COLLINSVILLE, Ill. – The Metro East community of Collinsville is mourning the loss of 15-year-old Horace Grigsby III. He had just finished his freshman year with the Collinsville High School football team.
Collinsville High School Head Football Coach Colton Rhodes said he heard about the tragedy shortly after it happened Saturday. Grigsby was swimming in the Meramec River in Franklin County on Saturday.
According to the Missouri State Highway Patrol’s report, Grigsby got in the water, “the depth of the water became too deep,” he went under and never came back up.
“The number of drownings overall has seemed to kind of increase; we don’t really have a reason for it,” Missouri State Highway Patrol Cpl. Dallas Thompson said. “I think a lot of the reasons for the drownings that we see, especially recently, is just that people are overestimating their swimming ability.”
“He’s just outgoing, he’s the type of guy who is always talking,” Rhodes said. “He is always probably the loudest kid at practice but he’s always giving everybody the laughs.”
Rhodes was Grigsby’s PE teacher throughout middle school as well. He just saw him on Thursday for practice and has a memory that is going to last in Rhodes mind forever.
“All I could think about was Horace and his family and then immediately after that, I was like what about the rest of the kids?” Rhodes said.
Collinsville Community Unit School District #10 Superintendent Mark Slertich released the following statement:
“On behalf of Collinsville Community School District #10, I am profoundly saddened by the loss of Horace Grigsby, a student at Collinsville High School. Our deepest sympathy goes out to Horace’s family and friends during this difficult time. The district’s Help and Response Team (H.A.R.T.) of specially trained staff has prepared a letter to CHS families which includes resources to support their children through the grieving process.

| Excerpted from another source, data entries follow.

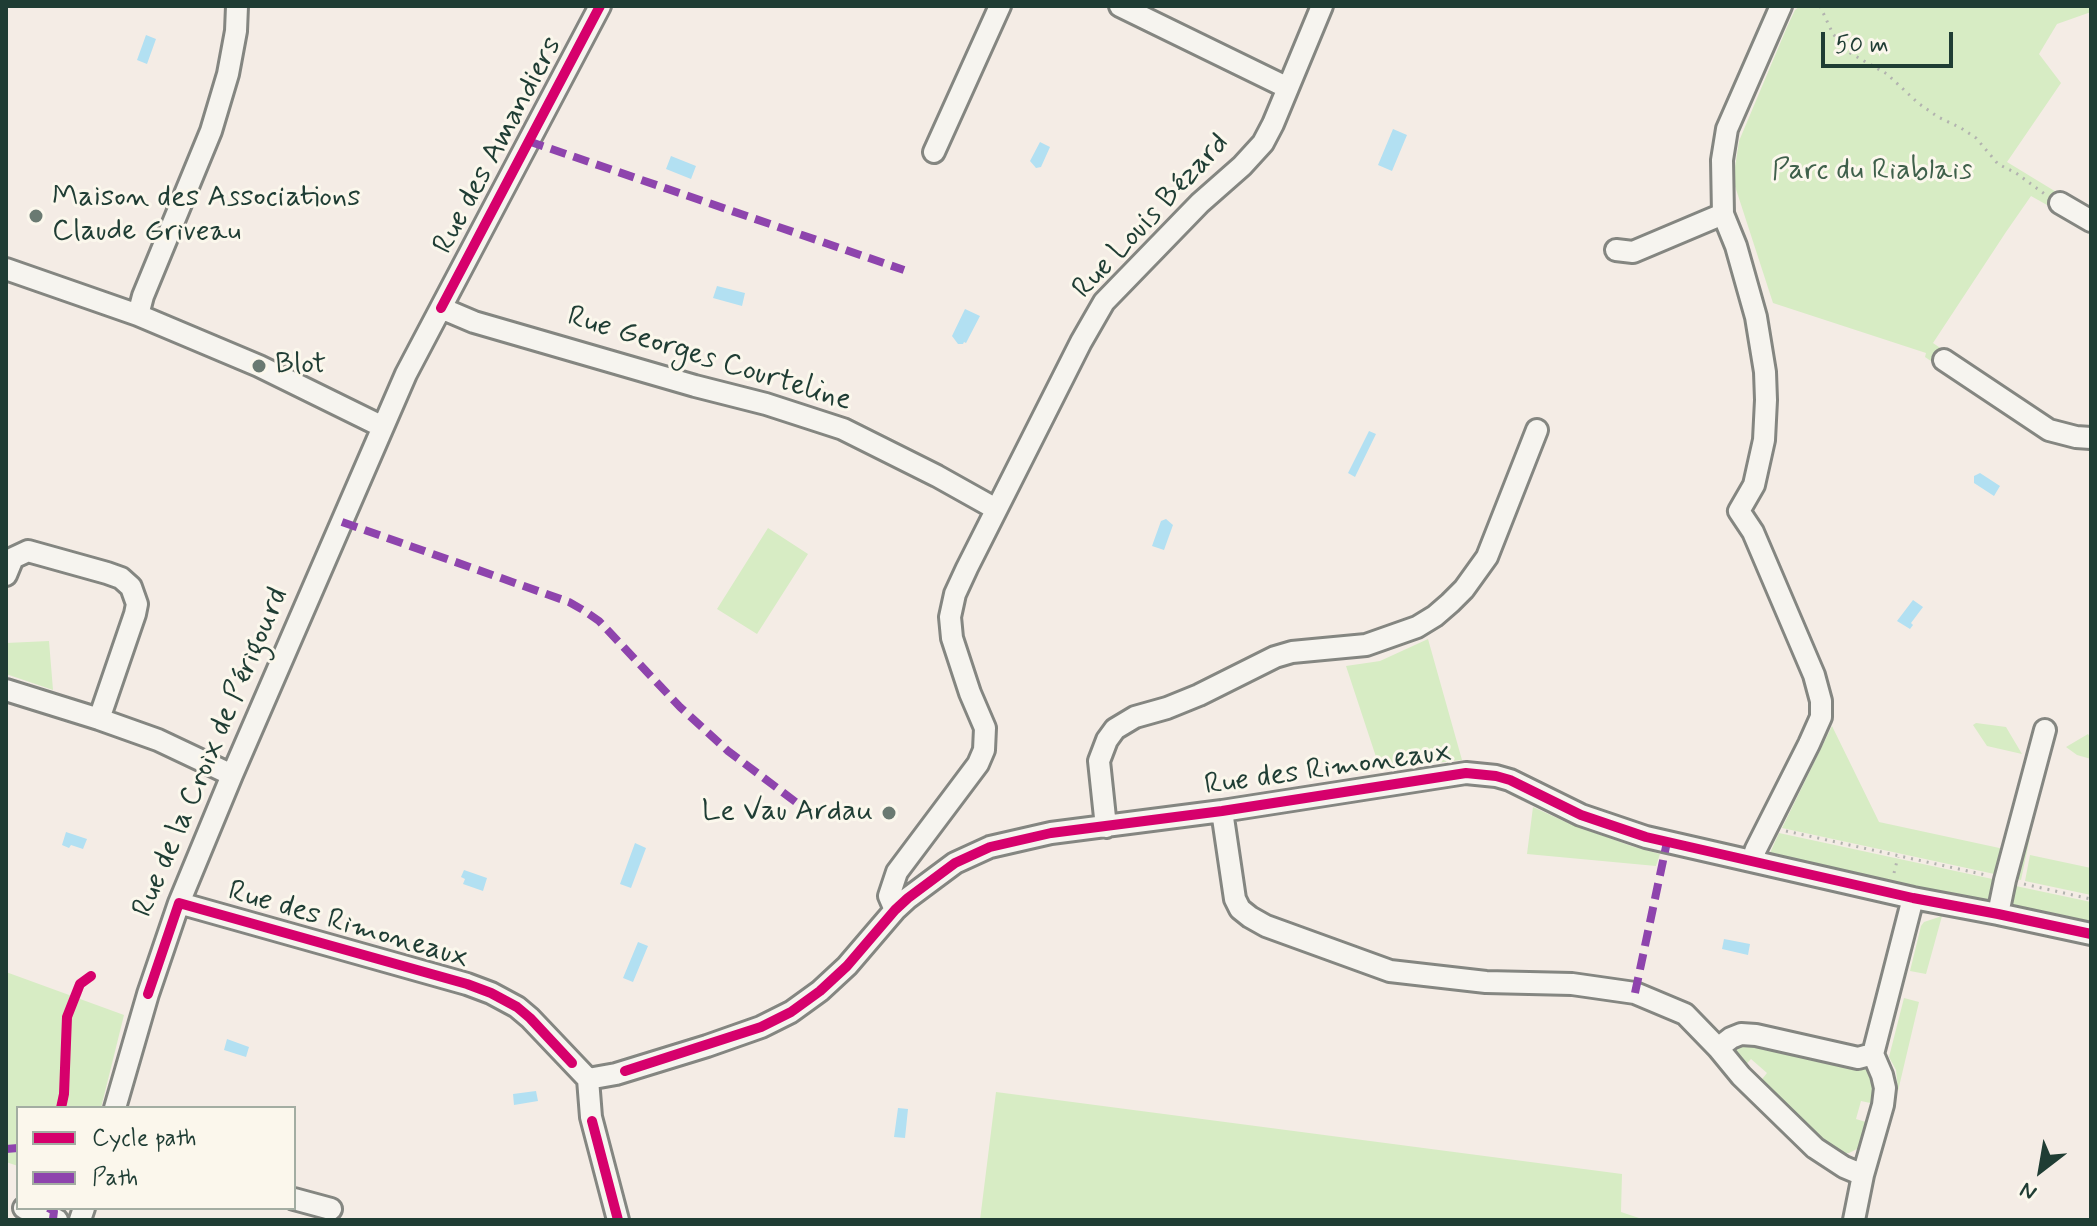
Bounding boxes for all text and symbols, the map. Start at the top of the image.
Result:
scale bar [1825,16,1957,66]
text: 50 m [1835,30,1889,61]
street label: Rue des Amandiers [427,31,571,261]
street label: Rue Louis Bézard [1066,127,1238,307]
park label: Parc du Riablais [1772,154,1972,190]
place label: Maison des Associations Claude Griveau [52,181,361,252]
marker: Maison des Associations Claude Griveau [27,207,45,225]
street label: Rue Georges Courteline [563,300,855,420]
place label: Blot [275,348,326,384]
marker: Blot [250,357,268,375]
street label: Rue de la Croix de Périgourd [126,583,298,923]
street label: Rue des Rimoneaux [1202,735,1454,805]
place label: Le Vau Ardau [702,795,873,831]
marker: Le Vau Ardau [880,804,898,822]
street label: Rue des Rimoneaux [224,874,472,978]
legend [16,1106,296,1210]
text: Cycle path [92,1123,197,1154]
north arrow [2001,1130,2081,1210]
text: Path [92,1163,138,1194]
text: N [2015,1175,2042,1206]

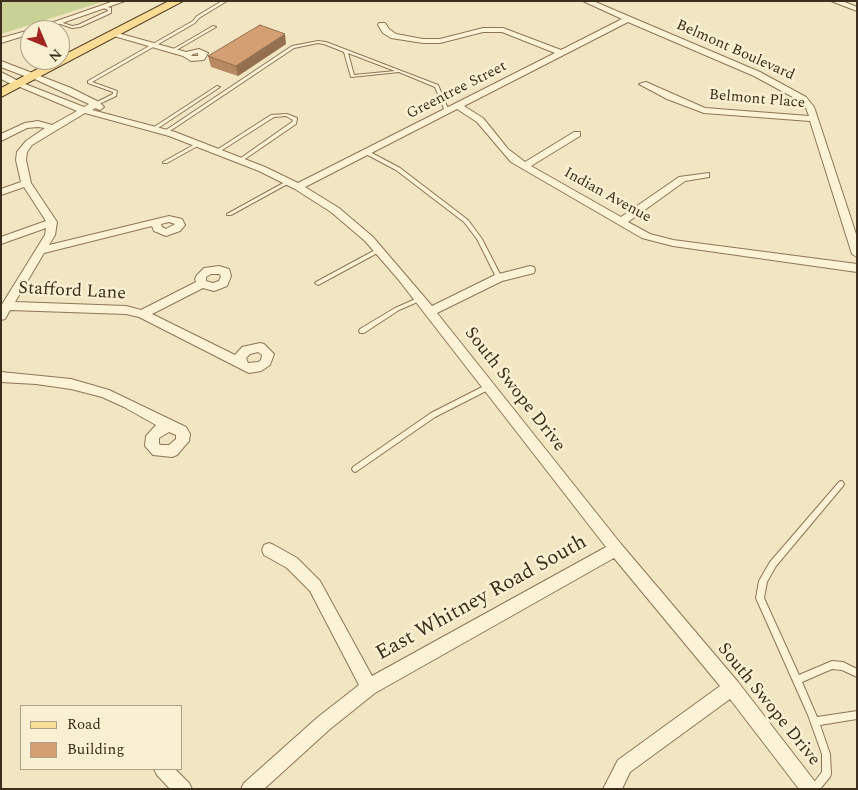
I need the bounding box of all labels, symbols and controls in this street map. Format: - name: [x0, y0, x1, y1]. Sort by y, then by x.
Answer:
- street label: Belmont Boulevard: [673, 17, 797, 85]
- north arrow: [20, 20, 70, 70]
- text: N: [44, 44, 67, 67]
- street label: Greentree Street: [404, 58, 510, 124]
- street label: Belmont Place: [708, 87, 806, 113]
- street label: Indian Avenue: [560, 165, 654, 227]
- street label: Stafford Lane: [18, 278, 126, 306]
- street label: South Swope Drive: [459, 324, 569, 456]
- street label: East Whitney Road South: [372, 531, 592, 667]
- street label: South Swope Drive: [712, 639, 824, 771]
- legend: [20, 705, 182, 770]
- text: Road: [67, 713, 101, 736]
- text: Building: [67, 738, 124, 761]

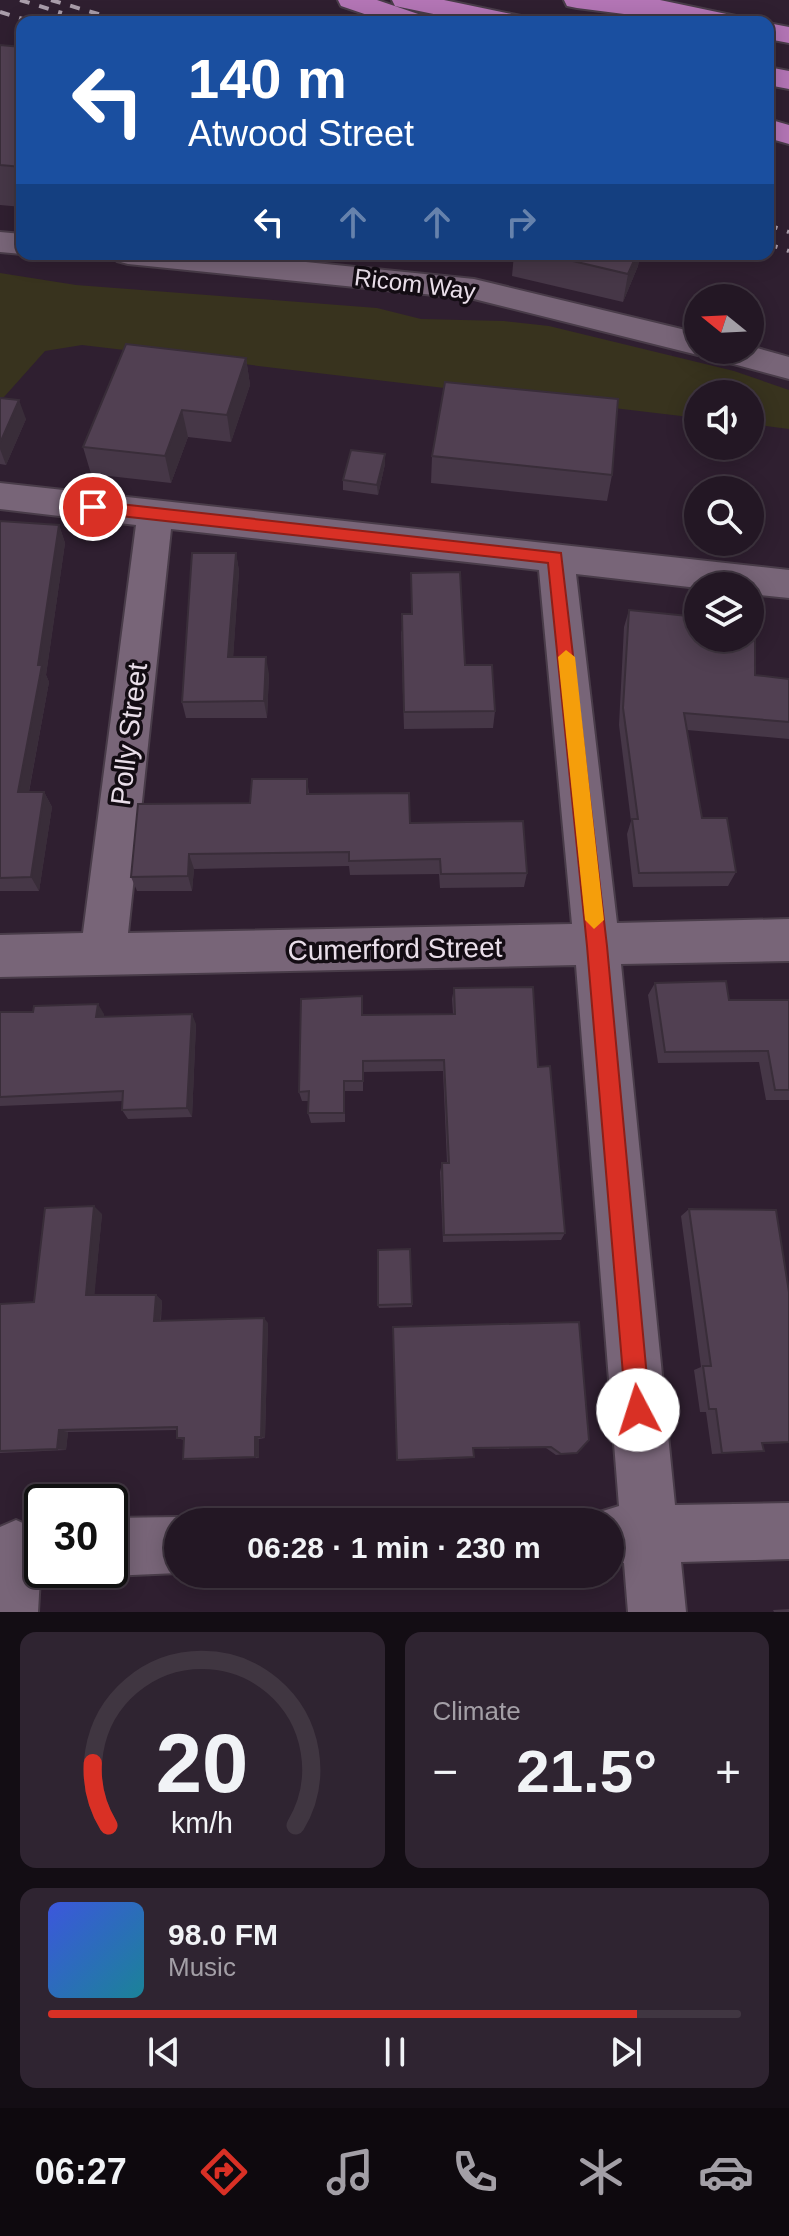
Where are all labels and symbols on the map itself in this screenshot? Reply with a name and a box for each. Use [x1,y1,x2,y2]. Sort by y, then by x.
street label: Ricom Way [353,263,477,305]
north arrow [684,284,764,364]
pin [59,473,127,541]
street label: Polly Street [105,661,153,807]
street label: Cumerford Street [287,932,503,966]
position arrow [596,1368,680,1452]
speed limit sign: 30 [24,1484,128,1588]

Due to it being summer break, we wanted to provide factual information and links to help our students through the upcoming days and weeks should they have difficulties with this news. Our thoughts and continued prayers are with the family.”
Thompson with MSHP said troopers seem to be responding to more drownings in rivers and large creeks than usual and it is tough on troopers.
“Once we hear of an individual going underneath the water and not resurfacing you pretty much get in the mindset that we’re here for a recovery effort, we’re not here o rescue anybody, we’re here to search and recover somebody and that’s rough on our troopers,” Thompson said.
“Knowing they don’t have a chance of helping somebody, they don’t have a chance of rescuing somebody but they are just going to go out and recover a body and then have to deliver the notification to their families.”
Cpl. Dallas Thompson said when you go out, always have safety in mind and keep your lifejacket on because incidents can happen quickly in the water and you might not have time to grab the lifejacket.
Red Cross Regional Communications Director Sharon Watson said it’s important to take water safety important. The Red Cross offers free water safety courses.
“Swimming dangers are really there for anyone even if you’re an experienced swimmer,” she said. “The dangers around water especially in areas it’s very important to be careful about jumping or diving in areas you’re not familiar with.”
Injury Prevention Nurse Coordinator at SSM Health Cardinal Glennon Children’s Hospital Lori Winkler said it is important to make sure you have a lifejacket that is Coast Guard approved.
“It can only take 20 to 60 seconds to pull you under and for a child to drown,” Winkler said.
There’s a candlelight celebration of life set for Grigsby Thursday night beginning at 8:30 p.m. at Raider’s Field – Collinsville Sports Complex.
“My heart just bleeds for his family and his friends,” Winkler said.
A Meal Train donation page has been established for Grigsby’s family.